## Exercise goal
Return all of the listing word for word; the pictures stay out.

═══ Records to process ═══

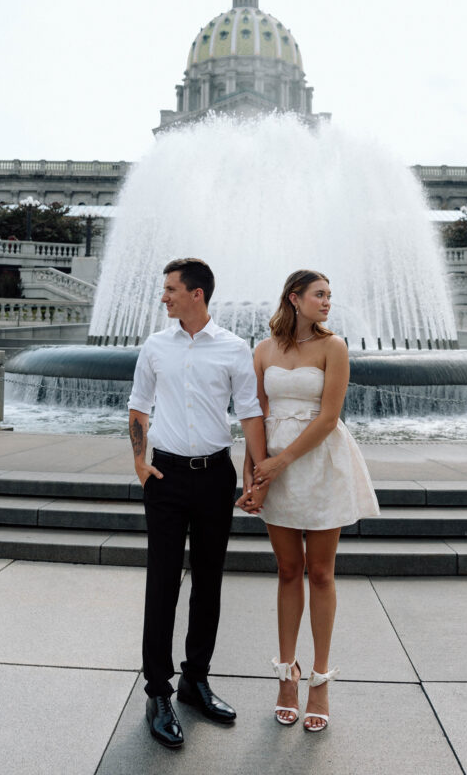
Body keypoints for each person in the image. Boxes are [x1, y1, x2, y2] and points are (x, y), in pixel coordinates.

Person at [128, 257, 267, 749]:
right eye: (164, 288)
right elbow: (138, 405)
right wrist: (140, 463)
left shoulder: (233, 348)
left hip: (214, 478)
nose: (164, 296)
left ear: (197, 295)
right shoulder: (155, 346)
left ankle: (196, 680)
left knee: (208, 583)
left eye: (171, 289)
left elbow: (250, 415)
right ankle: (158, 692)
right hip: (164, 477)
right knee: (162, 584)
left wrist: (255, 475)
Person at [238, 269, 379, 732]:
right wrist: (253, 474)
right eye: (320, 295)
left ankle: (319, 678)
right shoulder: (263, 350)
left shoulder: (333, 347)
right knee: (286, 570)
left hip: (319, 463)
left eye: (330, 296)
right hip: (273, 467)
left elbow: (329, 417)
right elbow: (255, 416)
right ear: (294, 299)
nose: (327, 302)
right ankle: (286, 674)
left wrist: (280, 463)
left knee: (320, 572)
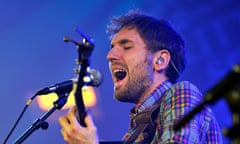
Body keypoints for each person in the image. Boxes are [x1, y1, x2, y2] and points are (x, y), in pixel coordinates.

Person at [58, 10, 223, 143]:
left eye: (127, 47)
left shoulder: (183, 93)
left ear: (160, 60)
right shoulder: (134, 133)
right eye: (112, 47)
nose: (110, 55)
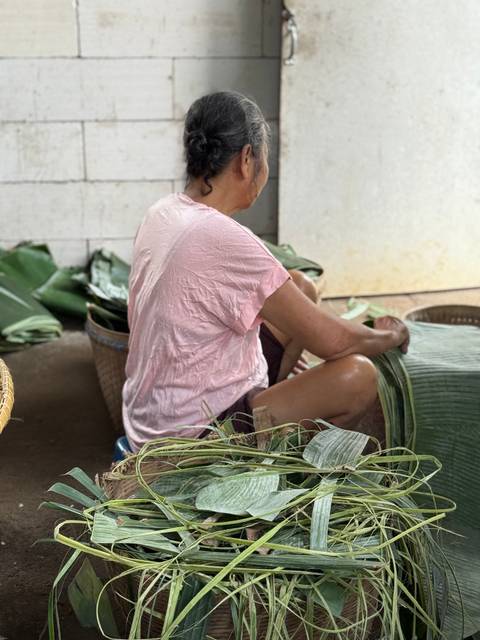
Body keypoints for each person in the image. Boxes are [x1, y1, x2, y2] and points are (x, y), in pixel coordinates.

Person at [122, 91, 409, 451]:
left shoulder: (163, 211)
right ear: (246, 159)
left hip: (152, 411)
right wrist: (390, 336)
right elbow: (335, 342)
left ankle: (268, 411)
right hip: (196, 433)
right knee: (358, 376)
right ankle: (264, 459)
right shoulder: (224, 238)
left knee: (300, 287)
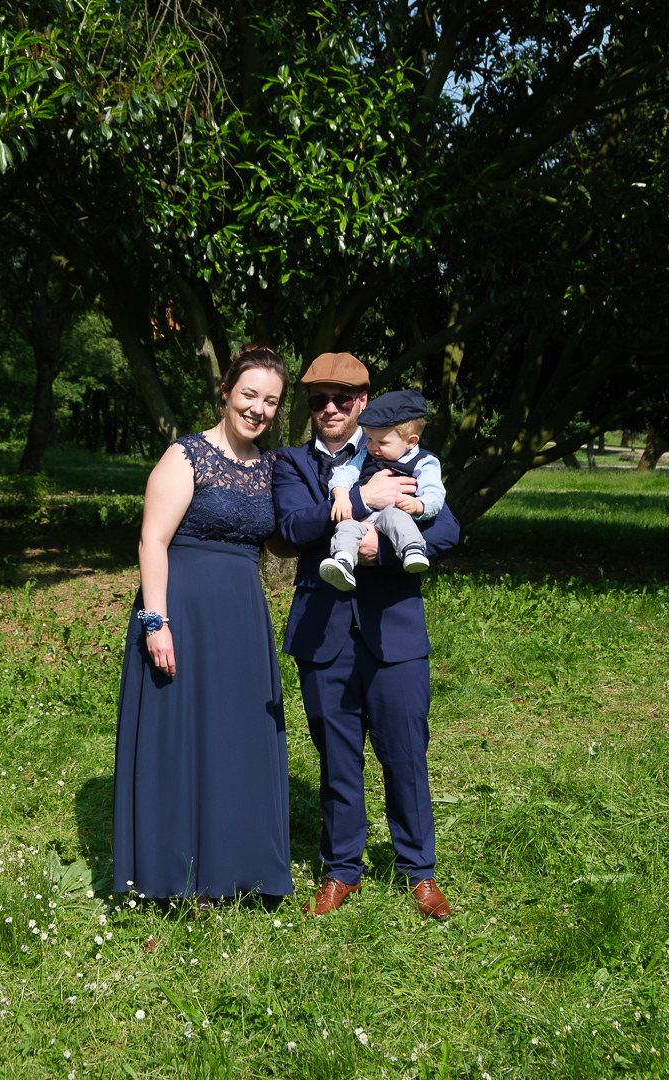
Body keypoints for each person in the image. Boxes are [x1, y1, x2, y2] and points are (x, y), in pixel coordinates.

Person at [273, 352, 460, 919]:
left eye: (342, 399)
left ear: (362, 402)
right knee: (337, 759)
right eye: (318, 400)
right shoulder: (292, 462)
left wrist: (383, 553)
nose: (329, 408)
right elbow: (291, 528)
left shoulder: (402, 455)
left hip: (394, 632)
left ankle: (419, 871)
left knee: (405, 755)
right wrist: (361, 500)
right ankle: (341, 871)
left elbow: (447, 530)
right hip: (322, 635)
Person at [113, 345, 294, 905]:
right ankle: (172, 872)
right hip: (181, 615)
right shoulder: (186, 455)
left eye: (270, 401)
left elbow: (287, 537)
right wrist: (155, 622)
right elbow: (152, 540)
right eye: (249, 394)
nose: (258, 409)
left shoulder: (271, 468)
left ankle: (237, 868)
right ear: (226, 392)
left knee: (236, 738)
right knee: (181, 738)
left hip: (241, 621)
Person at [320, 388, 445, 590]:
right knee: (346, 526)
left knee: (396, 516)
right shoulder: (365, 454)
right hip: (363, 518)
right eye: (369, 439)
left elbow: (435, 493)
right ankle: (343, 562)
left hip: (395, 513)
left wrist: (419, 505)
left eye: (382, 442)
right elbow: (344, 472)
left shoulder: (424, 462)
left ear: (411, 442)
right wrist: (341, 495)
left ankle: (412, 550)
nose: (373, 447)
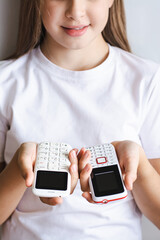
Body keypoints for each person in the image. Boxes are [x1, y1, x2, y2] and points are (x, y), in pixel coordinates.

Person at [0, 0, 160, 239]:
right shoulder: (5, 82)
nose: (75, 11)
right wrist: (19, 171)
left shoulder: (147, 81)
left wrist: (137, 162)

═══

## Output for this exercise
Body keypoints for each person in the image. Boxes are [x1, y1, x2, y2] and points are (x, y), in pixel coordinates.

Person at [128, 257, 267, 749]:
right eye: (164, 288)
right elbow: (138, 405)
right wrist: (140, 463)
left shoulder: (233, 348)
left hip: (214, 478)
nose: (164, 296)
left ear: (197, 295)
right shoulder: (155, 346)
left ankle: (196, 680)
left knee: (208, 583)
left eye: (171, 289)
left elbow: (250, 415)
right ankle: (158, 692)
right hip: (164, 477)
right knee: (162, 584)
left wrist: (255, 475)
Person at [238, 269, 379, 732]:
right wrist: (253, 474)
right eye: (320, 295)
left ankle: (319, 678)
right shoulder: (263, 350)
left shoulder: (333, 347)
right knee: (286, 570)
left hip: (319, 463)
left eye: (330, 296)
right hip: (273, 467)
left elbow: (329, 417)
right elbow: (255, 416)
right ear: (294, 299)
nose: (327, 302)
right ankle: (286, 674)
left wrist: (280, 463)
left knee: (320, 572)
Body keypoints for each person in the image. Boxes are [x1, y1, x2, y2] and points are (x, y), in pixel coordinates.

Person at [58, 10, 223, 143]:
left eye: (127, 47)
left shoulder: (183, 93)
left ear: (160, 60)
right shoulder: (134, 133)
right eye: (112, 47)
nose: (110, 55)
Body keypoints for each person in the image. Boxes are [x1, y1, x2, y2] and points are (x, y), in pixel coordinates.

Person at [122, 91, 409, 451]:
left shoulder: (163, 211)
right ear: (246, 159)
left hip: (152, 411)
right wrist: (390, 336)
right elbow: (335, 342)
left ankle: (268, 411)
right hip: (196, 433)
right knee: (358, 376)
right ankle: (264, 459)
right shoulder: (224, 238)
left knee: (300, 287)
Body keypoints for each person in the image. Boxes are [x1, y1, x2, y2] and points are (x, y), in pixel coordinates.

Person at [273, 352, 460, 919]:
left eye: (342, 399)
left ear: (362, 402)
right knee: (337, 759)
right eye: (318, 400)
right shoulder: (292, 462)
left wrist: (383, 553)
nose: (329, 408)
right elbow: (291, 528)
left shoulder: (402, 455)
left hip: (394, 632)
left ankle: (419, 871)
left knee: (405, 755)
right wrist: (361, 500)
right ankle: (341, 871)
left elbow: (447, 530)
right hip: (322, 635)
Person at [113, 345, 294, 905]:
right ankle: (172, 872)
right hip: (181, 615)
right shoulder: (186, 455)
left eye: (270, 401)
left elbow: (287, 537)
right wrist: (155, 622)
right elbow: (152, 540)
right eye: (249, 394)
nose: (258, 409)
left shoulder: (271, 468)
left ankle: (237, 868)
right ear: (226, 392)
left knee: (236, 738)
right knee: (181, 738)
left hip: (241, 621)
Person at [320, 388, 445, 590]:
right knee: (346, 526)
left knee: (396, 516)
right shoulder: (365, 454)
right hip: (363, 518)
right eye: (369, 439)
left elbow: (435, 493)
right ankle: (343, 562)
left hip: (395, 513)
left wrist: (419, 505)
left eye: (382, 442)
right elbow: (344, 472)
left shoulder: (424, 462)
left ear: (411, 442)
right wrist: (341, 495)
left ankle: (412, 550)
nose: (373, 447)
Body keypoints for each person in the image. Boxes are [x1, y1, x2, y2] and points are (x, y), in pixel coordinates.

Person at [0, 0, 160, 239]:
right shoulder: (5, 82)
nose: (75, 11)
right wrist: (19, 171)
left shoulder: (147, 81)
left wrist: (137, 162)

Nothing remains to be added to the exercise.